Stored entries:

---------------

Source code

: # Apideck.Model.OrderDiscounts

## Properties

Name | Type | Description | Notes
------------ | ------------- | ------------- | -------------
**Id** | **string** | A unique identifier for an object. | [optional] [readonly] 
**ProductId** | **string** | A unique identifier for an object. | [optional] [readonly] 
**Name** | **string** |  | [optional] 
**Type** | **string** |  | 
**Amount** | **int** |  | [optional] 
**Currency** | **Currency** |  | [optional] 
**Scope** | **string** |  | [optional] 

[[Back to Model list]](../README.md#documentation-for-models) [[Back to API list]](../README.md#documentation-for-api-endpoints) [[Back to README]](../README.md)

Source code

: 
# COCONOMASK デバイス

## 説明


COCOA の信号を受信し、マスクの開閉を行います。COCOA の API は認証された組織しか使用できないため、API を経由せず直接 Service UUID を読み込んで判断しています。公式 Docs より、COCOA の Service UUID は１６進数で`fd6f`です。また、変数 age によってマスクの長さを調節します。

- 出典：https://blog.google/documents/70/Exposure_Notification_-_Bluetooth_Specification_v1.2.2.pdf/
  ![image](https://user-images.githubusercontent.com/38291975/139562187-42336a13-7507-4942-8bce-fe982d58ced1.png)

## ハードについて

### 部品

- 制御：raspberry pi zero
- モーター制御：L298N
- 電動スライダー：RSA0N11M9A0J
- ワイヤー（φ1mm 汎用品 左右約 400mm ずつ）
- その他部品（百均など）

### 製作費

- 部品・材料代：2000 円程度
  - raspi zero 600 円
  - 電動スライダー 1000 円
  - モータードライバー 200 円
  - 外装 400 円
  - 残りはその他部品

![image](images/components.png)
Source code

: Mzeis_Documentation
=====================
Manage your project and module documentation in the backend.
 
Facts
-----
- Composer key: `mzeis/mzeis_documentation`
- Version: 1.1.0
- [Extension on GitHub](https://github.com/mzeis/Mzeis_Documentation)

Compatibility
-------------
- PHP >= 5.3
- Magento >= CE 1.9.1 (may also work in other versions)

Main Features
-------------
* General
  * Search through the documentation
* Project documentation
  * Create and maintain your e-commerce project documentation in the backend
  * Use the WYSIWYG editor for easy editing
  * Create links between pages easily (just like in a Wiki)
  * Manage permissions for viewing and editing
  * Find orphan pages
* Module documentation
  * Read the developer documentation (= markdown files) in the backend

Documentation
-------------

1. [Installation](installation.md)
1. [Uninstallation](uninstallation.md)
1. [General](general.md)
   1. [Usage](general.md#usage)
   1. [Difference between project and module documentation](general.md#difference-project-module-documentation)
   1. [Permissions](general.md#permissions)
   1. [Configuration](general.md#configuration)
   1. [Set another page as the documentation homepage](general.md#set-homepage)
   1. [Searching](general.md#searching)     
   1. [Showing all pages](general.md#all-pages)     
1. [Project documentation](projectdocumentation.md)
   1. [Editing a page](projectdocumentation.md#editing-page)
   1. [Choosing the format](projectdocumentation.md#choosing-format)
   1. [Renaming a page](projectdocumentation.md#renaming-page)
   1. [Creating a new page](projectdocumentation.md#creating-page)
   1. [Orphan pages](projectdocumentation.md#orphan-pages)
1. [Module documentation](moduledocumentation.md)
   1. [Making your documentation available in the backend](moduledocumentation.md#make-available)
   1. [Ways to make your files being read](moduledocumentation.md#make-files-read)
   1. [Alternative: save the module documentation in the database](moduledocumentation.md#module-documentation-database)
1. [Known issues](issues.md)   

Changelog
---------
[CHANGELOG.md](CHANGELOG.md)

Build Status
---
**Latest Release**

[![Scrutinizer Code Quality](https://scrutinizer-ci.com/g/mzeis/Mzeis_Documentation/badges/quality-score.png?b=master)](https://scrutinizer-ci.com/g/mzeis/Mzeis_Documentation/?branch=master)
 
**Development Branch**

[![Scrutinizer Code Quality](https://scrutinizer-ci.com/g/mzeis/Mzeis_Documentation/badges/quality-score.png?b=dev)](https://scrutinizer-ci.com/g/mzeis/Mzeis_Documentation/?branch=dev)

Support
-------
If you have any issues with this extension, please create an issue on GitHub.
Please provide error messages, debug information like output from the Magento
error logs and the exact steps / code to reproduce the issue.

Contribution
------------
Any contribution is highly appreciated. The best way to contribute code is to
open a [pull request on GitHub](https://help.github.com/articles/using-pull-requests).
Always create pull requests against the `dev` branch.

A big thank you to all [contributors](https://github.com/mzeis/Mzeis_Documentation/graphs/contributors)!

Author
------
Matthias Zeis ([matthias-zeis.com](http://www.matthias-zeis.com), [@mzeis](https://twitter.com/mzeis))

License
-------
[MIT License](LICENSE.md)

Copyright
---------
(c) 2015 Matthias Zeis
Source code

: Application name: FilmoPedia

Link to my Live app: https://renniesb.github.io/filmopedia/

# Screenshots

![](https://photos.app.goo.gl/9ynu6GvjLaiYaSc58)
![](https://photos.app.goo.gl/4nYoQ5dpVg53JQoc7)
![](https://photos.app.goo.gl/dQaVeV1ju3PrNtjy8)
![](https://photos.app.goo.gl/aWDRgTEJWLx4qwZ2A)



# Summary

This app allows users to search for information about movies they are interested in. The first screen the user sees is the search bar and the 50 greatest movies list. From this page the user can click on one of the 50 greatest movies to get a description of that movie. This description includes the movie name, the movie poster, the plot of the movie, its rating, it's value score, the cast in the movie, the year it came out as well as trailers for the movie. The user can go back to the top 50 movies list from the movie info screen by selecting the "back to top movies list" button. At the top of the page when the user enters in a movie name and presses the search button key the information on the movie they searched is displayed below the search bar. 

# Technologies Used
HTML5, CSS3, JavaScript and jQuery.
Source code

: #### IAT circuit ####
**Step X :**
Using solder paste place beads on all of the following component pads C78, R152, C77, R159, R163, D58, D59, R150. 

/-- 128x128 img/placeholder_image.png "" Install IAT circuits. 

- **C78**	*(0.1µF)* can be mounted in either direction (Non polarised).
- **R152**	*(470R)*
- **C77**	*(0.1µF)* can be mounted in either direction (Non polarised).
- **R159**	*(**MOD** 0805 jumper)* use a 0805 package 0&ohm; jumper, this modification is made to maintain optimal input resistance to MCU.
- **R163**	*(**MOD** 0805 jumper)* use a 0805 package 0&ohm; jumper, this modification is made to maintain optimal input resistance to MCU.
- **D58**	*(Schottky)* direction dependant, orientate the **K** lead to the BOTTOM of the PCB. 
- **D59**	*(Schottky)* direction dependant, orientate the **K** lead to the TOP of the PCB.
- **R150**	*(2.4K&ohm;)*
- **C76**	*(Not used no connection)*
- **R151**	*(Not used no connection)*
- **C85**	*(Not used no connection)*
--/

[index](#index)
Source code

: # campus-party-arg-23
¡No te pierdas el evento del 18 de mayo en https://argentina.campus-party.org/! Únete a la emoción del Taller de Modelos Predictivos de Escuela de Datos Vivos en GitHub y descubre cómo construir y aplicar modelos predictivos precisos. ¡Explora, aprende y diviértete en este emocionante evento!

---------------

■ **TASK TO COMPLETE**
All entries are to be returned word for word.

■ **ANSWER SECTION**
Source code

: # Apideck.Model.OrderDiscounts

## Properties

Name | Type | Description | Notes
------------ | ------------- | ------------- | -------------
**Id** | **string** | A unique identifier for an object. | [optional] [readonly] 
**ProductId** | **string** | A unique identifier for an object. | [optional] [readonly] 
**Name** | **string** |  | [optional] 
**Type** | **string** |  | 
**Amount** | **int** |  | [optional] 
**Currency** | **Currency** |  | [optional] 
**Scope** | **string** |  | [optional] 

[[Back to Model list]](../README.md#documentation-for-models) [[Back to API list]](../README.md#documentation-for-api-endpoints) [[Back to README]](../README.md)

Source code

: 
# COCONOMASK デバイス

## 説明


COCOA の信号を受信し、マスクの開閉を行います。COCOA の API は認証された組織しか使用できないため、API を経由せず直接 Service UUID を読み込んで判断しています。公式 Docs より、COCOA の Service UUID は１６進数で`fd6f`です。また、変数 age によってマスクの長さを調節します。

- 出典：https://blog.google/documents/70/Exposure_Notification_-_Bluetooth_Specification_v1.2.2.pdf/
  ![image](https://user-images.githubusercontent.com/38291975/139562187-42336a13-7507-4942-8bce-fe982d58ced1.png)

## ハードについて

### 部品

- 制御：raspberry pi zero
- モーター制御：L298N
- 電動スライダー：RSA0N11M9A0J
- ワイヤー（φ1mm 汎用品 左右約 400mm ずつ）
- その他部品（百均など）

### 製作費

- 部品・材料代：2000 円程度
  - raspi zero 600 円
  - 電動スライダー 1000 円
  - モータードライバー 200 円
  - 外装 400 円
  - 残りはその他部品

![image](images/components.png)
Source code

: Mzeis_Documentation
=====================
Manage your project and module documentation in the backend.
 
Facts
-----
- Composer key: `mzeis/mzeis_documentation`
- Version: 1.1.0
- [Extension on GitHub](https://github.com/mzeis/Mzeis_Documentation)

Compatibility
-------------
- PHP >= 5.3
- Magento >= CE 1.9.1 (may also work in other versions)

Main Features
-------------
* General
  * Search through the documentation
* Project documentation
  * Create and maintain your e-commerce project documentation in the backend
  * Use the WYSIWYG editor for easy editing
  * Create links between pages easily (just like in a Wiki)
  * Manage permissions for viewing and editing
  * Find orphan pages
* Module documentation
  * Read the developer documentation (= markdown files) in the backend

Documentation
-------------

1. [Installation](installation.md)
1. [Uninstallation](uninstallation.md)
1. [General](general.md)
   1. [Usage](general.md#usage)
   1. [Difference between project and module documentation](general.md#difference-project-module-documentation)
   1. [Permissions](general.md#permissions)
   1. [Configuration](general.md#configuration)
   1. [Set another page as the documentation homepage](general.md#set-homepage)
   1. [Searching](general.md#searching)     
   1. [Showing all pages](general.md#all-pages)     
1. [Project documentation](projectdocumentation.md)
   1. [Editing a page](projectdocumentation.md#editing-page)
   1. [Choosing the format](projectdocumentation.md#choosing-format)
   1. [Renaming a page](projectdocumentation.md#renaming-page)
   1. [Creating a new page](projectdocumentation.md#creating-page)
   1. [Orphan pages](projectdocumentation.md#orphan-pages)
1. [Module documentation](moduledocumentation.md)
   1. [Making your documentation available in the backend](moduledocumentation.md#make-available)
   1. [Ways to make your files being read](moduledocumentation.md#make-files-read)
   1. [Alternative: save the module documentation in the database](moduledocumentation.md#module-documentation-database)
1. [Known issues](issues.md)   

Changelog
---------
[CHANGELOG.md](CHANGELOG.md)

Build Status
---
**Latest Release**

[![Scrutinizer Code Quality](https://scrutinizer-ci.com/g/mzeis/Mzeis_Documentation/badges/quality-score.png?b=master)](https://scrutinizer-ci.com/g/mzeis/Mzeis_Documentation/?branch=master)
 
**Development Branch**

[![Scrutinizer Code Quality](https://scrutinizer-ci.com/g/mzeis/Mzeis_Documentation/badges/quality-score.png?b=dev)](https://scrutinizer-ci.com/g/mzeis/Mzeis_Documentation/?branch=dev)

Support
-------
If you have any issues with this extension, please create an issue on GitHub.
Please provide error messages, debug information like output from the Magento
error logs and the exact steps / code to reproduce the issue.

Contribution
------------
Any contribution is highly appreciated. The best way to contribute code is to
open a [pull request on GitHub](https://help.github.com/articles/using-pull-requests).
Always create pull requests against the `dev` branch.

A big thank you to all [contributors](https://github.com/mzeis/Mzeis_Documentation/graphs/contributors)!

Author
------
Matthias Zeis ([matthias-zeis.com](http://www.matthias-zeis.com), [@mzeis](https://twitter.com/mzeis))

License
-------
[MIT License](LICENSE.md)

Copyright
---------
(c) 2015 Matthias Zeis
Source code

: Application name: FilmoPedia

Link to my Live app: https://renniesb.github.io/filmopedia/

# Screenshots

![](https://photos.app.goo.gl/9ynu6GvjLaiYaSc58)
![](https://photos.app.goo.gl/4nYoQ5dpVg53JQoc7)
![](https://photos.app.goo.gl/dQaVeV1ju3PrNtjy8)
![](https://photos.app.goo.gl/aWDRgTEJWLx4qwZ2A)



# Summary

This app allows users to search for information about movies they are interested in. The first screen the user sees is the search bar and the 50 greatest movies list. From this page the user can click on one of the 50 greatest movies to get a description of that movie. This description includes the movie name, the movie poster, the plot of the movie, its rating, it's value score, the cast in the movie, the year it came out as well as trailers for the movie. The user can go back to the top 50 movies list from the movie info screen by selecting the "back to top movies list" button. At the top of the page when the user enters in a movie name and presses the search button key the information on the movie they searched is displayed below the search bar. 

# Technologies Used
HTML5, CSS3, JavaScript and jQuery.
Source code

: #### IAT circuit ####
**Step X :**
Using solder paste place beads on all of the following component pads C78, R152, C77, R159, R163, D58, D59, R150. 

/-- 128x128 img/placeholder_image.png "" Install IAT circuits. 

- **C78**	*(0.1µF)* can be mounted in either direction (Non polarised).
- **R152**	*(470R)*
- **C77**	*(0.1µF)* can be mounted in either direction (Non polarised).
- **R159**	*(**MOD** 0805 jumper)* use a 0805 package 0&ohm; jumper, this modification is made to maintain optimal input resistance to MCU.
- **R163**	*(**MOD** 0805 jumper)* use a 0805 package 0&ohm; jumper, this modification is made to maintain optimal input resistance to MCU.
- **D58**	*(Schottky)* direction dependant, orientate the **K** lead to the BOTTOM of the PCB. 
- **D59**	*(Schottky)* direction dependant, orientate the **K** lead to the TOP of the PCB.
- **R150**	*(2.4K&ohm;)*
- **C76**	*(Not used no connection)*
- **R151**	*(Not used no connection)*
- **C85**	*(Not used no connection)*
--/

[index](#index)
Source code

: # campus-party-arg-23
¡No te pierdas el evento del 18 de mayo en https://argentina.campus-party.org/! Únete a la emoción del Taller de Modelos Predictivos de Escuela de Datos Vivos en GitHub y descubre cómo construir y aplicar modelos predictivos precisos. ¡Explora, aprende y diviértete en este emocionante evento!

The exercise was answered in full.